At present, there is no parity between the two rates. If the NREGS wage is Rs 100 in Rajasthan, the minimum wage in the state is Rs 135. In Kerala, the minimum wage is Rs 175, while NREGS pays Rs 120.

According to Additional Solicitor General Indira Jaisingh, any payment below the minimum wage is forced labour. So, the government is violating its own law for its largest employment-generation scheme.

The rural development ministry now has the option of issuing a notification saying the states can enforce their minimum wages for NREGS or defreeze the Rs 100 wage it had prescribed and link it to CPI-AL.

The ministry had asked a committee headed by Pronab Sen under the Ministry of Statistics and Programme Implementation to fix a NREGS minimum wage indexed to CPI-AL. Five months have passed and the panel is yet to give a report.

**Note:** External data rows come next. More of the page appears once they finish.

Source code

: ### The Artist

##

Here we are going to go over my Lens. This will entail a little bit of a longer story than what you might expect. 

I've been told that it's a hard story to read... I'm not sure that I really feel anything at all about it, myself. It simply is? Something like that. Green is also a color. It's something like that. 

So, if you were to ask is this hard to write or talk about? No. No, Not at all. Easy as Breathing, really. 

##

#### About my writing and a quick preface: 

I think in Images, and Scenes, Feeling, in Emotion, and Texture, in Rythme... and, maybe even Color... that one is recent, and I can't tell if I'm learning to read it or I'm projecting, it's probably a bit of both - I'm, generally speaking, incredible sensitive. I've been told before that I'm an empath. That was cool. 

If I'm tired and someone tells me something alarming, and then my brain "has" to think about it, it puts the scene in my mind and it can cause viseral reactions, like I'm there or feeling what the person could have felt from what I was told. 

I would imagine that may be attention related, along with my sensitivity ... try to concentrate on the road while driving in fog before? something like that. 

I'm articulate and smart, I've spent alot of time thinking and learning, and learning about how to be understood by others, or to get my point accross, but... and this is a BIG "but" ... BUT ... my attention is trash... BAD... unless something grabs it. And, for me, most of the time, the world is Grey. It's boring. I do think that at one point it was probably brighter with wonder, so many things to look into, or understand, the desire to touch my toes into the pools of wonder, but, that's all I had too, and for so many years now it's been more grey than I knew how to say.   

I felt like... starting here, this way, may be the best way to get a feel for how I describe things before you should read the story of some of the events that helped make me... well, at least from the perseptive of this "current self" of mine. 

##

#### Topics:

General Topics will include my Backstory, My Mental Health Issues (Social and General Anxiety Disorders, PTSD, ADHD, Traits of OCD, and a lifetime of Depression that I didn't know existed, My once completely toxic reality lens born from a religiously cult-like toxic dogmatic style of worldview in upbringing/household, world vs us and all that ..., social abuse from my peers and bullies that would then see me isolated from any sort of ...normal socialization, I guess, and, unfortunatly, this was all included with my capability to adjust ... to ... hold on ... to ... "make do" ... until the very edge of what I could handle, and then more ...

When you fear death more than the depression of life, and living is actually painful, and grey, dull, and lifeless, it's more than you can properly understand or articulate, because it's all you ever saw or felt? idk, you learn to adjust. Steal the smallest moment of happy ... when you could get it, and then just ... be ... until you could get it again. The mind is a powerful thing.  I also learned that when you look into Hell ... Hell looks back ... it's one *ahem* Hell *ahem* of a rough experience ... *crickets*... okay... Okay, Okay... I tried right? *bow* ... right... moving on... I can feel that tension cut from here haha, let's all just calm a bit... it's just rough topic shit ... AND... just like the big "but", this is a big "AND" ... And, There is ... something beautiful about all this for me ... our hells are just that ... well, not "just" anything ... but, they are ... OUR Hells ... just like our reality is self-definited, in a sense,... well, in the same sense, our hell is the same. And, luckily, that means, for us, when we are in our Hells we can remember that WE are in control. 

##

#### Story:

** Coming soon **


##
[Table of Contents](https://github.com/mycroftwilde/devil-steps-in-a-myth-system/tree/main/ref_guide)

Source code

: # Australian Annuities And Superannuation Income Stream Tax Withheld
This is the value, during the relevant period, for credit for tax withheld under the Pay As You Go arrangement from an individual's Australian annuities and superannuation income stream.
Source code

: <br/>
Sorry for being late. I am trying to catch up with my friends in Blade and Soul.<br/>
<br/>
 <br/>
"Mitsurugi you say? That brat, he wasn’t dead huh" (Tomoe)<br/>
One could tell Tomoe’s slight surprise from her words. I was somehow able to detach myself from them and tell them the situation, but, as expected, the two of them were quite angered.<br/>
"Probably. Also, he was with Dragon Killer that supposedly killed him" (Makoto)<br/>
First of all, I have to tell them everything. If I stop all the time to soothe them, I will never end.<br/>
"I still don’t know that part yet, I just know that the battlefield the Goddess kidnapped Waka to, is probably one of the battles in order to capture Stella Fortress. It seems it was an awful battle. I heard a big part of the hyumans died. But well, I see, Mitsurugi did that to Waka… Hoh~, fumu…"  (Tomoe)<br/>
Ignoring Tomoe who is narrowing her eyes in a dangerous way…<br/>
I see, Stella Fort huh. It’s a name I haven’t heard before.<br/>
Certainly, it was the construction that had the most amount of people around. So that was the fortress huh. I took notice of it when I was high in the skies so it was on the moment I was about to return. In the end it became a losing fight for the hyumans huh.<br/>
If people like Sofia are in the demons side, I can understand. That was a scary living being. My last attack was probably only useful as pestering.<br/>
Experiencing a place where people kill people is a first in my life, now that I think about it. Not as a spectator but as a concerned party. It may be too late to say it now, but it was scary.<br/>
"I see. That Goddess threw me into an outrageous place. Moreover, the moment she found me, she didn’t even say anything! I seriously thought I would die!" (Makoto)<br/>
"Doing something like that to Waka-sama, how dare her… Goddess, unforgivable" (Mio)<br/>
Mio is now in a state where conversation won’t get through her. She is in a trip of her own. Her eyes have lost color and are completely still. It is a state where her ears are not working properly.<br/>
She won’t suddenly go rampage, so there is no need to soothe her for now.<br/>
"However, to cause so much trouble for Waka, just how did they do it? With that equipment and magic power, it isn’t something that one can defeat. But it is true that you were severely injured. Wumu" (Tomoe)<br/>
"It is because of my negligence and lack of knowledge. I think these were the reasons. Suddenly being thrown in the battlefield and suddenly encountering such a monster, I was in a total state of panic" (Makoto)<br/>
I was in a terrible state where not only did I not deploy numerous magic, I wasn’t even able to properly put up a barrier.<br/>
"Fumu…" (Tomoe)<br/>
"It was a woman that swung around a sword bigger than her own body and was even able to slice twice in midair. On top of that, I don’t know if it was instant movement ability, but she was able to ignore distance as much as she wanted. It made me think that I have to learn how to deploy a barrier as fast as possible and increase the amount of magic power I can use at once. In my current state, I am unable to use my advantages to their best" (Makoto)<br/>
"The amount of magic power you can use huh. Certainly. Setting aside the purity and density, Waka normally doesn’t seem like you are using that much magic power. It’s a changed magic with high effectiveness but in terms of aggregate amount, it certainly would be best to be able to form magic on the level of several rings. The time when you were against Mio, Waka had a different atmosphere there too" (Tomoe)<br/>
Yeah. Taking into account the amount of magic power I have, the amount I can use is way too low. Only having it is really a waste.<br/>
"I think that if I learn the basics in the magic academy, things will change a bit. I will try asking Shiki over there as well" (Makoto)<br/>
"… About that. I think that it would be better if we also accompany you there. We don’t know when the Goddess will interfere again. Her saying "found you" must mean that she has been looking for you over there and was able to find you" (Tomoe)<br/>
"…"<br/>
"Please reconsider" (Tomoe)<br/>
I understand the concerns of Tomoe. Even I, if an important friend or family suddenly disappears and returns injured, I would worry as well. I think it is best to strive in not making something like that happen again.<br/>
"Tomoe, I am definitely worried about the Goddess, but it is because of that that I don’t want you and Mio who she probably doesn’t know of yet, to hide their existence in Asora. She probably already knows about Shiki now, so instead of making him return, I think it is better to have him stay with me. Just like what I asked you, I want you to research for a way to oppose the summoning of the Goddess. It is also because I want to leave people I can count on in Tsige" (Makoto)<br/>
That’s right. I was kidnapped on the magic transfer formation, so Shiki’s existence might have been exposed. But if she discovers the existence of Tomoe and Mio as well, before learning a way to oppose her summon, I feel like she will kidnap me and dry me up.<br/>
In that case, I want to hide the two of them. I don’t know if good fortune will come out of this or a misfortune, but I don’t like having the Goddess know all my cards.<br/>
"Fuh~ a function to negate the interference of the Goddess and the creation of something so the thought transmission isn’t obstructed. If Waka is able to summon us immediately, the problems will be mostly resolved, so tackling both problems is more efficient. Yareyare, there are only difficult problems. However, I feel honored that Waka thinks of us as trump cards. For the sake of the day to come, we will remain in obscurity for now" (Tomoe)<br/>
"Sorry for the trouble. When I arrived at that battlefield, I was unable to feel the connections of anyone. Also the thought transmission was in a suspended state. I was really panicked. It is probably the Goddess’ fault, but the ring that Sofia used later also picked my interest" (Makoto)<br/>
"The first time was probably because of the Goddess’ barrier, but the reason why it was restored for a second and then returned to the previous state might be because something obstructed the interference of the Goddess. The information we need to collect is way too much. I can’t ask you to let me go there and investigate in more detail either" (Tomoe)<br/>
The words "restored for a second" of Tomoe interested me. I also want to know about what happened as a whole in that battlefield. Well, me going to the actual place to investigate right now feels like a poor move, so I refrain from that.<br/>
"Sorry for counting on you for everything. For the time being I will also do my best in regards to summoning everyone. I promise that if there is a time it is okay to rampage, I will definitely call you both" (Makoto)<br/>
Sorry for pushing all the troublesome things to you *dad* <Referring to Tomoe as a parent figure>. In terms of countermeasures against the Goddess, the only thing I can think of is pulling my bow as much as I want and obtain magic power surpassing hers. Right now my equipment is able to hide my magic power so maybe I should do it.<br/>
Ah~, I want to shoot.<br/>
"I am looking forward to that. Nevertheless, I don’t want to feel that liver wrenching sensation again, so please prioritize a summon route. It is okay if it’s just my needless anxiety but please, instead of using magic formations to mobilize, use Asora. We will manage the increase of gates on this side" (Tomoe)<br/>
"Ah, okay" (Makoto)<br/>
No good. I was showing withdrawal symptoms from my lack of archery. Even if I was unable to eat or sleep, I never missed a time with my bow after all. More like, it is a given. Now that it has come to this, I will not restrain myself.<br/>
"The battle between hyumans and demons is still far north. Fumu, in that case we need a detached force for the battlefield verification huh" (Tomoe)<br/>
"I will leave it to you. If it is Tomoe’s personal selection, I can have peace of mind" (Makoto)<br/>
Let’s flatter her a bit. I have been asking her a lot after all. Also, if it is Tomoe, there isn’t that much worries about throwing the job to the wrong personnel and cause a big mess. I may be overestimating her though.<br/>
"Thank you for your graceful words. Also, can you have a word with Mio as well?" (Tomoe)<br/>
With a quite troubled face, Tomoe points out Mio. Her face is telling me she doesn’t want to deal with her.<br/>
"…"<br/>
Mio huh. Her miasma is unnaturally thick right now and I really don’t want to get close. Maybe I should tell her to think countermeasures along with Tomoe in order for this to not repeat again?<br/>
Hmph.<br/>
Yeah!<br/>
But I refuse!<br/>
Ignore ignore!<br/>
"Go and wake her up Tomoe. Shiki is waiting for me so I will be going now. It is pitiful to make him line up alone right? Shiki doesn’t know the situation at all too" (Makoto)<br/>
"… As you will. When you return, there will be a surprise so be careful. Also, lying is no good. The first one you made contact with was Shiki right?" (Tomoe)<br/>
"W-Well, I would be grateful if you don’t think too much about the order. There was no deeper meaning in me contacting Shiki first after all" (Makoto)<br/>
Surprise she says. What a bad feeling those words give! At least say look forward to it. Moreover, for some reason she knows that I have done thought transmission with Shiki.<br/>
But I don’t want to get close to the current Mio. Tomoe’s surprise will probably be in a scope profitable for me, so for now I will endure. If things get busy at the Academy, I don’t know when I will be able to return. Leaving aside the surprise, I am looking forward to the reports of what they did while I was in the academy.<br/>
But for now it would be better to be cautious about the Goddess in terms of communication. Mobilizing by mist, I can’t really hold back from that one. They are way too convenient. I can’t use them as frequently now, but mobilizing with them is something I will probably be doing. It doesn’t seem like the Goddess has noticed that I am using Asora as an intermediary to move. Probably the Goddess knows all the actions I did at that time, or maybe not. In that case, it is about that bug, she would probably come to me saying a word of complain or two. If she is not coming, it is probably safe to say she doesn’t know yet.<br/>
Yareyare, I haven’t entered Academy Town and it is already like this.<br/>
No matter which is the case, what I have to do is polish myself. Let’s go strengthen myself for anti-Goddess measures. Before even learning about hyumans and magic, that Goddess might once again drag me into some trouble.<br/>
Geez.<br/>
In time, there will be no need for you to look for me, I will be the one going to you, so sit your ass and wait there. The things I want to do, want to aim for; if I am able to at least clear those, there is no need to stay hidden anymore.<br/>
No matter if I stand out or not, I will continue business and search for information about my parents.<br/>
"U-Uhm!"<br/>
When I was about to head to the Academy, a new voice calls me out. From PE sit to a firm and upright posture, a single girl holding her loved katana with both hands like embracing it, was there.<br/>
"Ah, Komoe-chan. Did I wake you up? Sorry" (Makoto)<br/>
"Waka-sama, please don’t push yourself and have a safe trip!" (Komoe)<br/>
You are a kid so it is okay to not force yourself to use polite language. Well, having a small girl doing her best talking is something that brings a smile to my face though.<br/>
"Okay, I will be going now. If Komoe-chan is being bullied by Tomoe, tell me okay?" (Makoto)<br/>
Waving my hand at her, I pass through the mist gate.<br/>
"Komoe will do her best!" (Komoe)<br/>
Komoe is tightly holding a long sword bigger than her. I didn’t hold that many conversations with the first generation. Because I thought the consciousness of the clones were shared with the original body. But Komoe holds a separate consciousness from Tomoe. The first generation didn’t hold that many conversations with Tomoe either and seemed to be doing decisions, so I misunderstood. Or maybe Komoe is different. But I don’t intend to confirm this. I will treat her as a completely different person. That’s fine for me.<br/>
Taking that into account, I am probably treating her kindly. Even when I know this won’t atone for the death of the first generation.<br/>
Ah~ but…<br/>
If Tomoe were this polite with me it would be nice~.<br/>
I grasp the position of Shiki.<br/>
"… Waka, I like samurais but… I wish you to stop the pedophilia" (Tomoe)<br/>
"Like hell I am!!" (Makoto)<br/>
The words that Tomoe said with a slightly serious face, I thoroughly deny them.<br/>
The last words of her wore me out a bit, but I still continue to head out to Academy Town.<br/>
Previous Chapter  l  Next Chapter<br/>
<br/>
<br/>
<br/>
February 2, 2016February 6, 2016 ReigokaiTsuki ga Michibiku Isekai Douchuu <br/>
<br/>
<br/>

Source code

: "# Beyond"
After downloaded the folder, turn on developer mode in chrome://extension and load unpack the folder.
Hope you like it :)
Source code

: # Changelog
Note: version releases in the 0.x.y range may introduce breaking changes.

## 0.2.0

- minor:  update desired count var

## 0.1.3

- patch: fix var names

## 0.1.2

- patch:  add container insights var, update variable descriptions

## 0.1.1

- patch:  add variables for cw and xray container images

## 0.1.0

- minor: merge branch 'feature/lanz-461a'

The Dreze committee on wages had sought an amendment to the employment guarantee Act as there was a possibility of it clashing with the Minimum Wages Act.

Section 6 (1) of the National Rural Employment Guarantee Act says the Centre can specify wage rates for this Act. The states can make variations but not go below the minimum rate specified by the Centre. This could mean violation of the Minimum Wages Act in many states, as is happening now. However, Section 6 (2) says agricultural wages should be paid till a separate rate is fixed. As long as state wages are paid, there is no conflict. But after the Centre fixed the rate, first at Rs 80 and then at Rs 100, the gap with minimum wages has been growing in the states.

NAC, as in the matter of food security, stops with a broad recommendation and does not suggest the ways it can be put into practice. While recommending food subsidies, it does not say how leakages can be plugged and food production can be increased. So with NREGS.

It does not say if the employment guarantee Act should be amended to ensure that minimum wages are paid or whether the Centre should defreeze its wage and index it to CPI-AL or just let the Centre mandate whatever the state rates are.

Anyway, the more important question is whether the government of India wants to follow its own laws.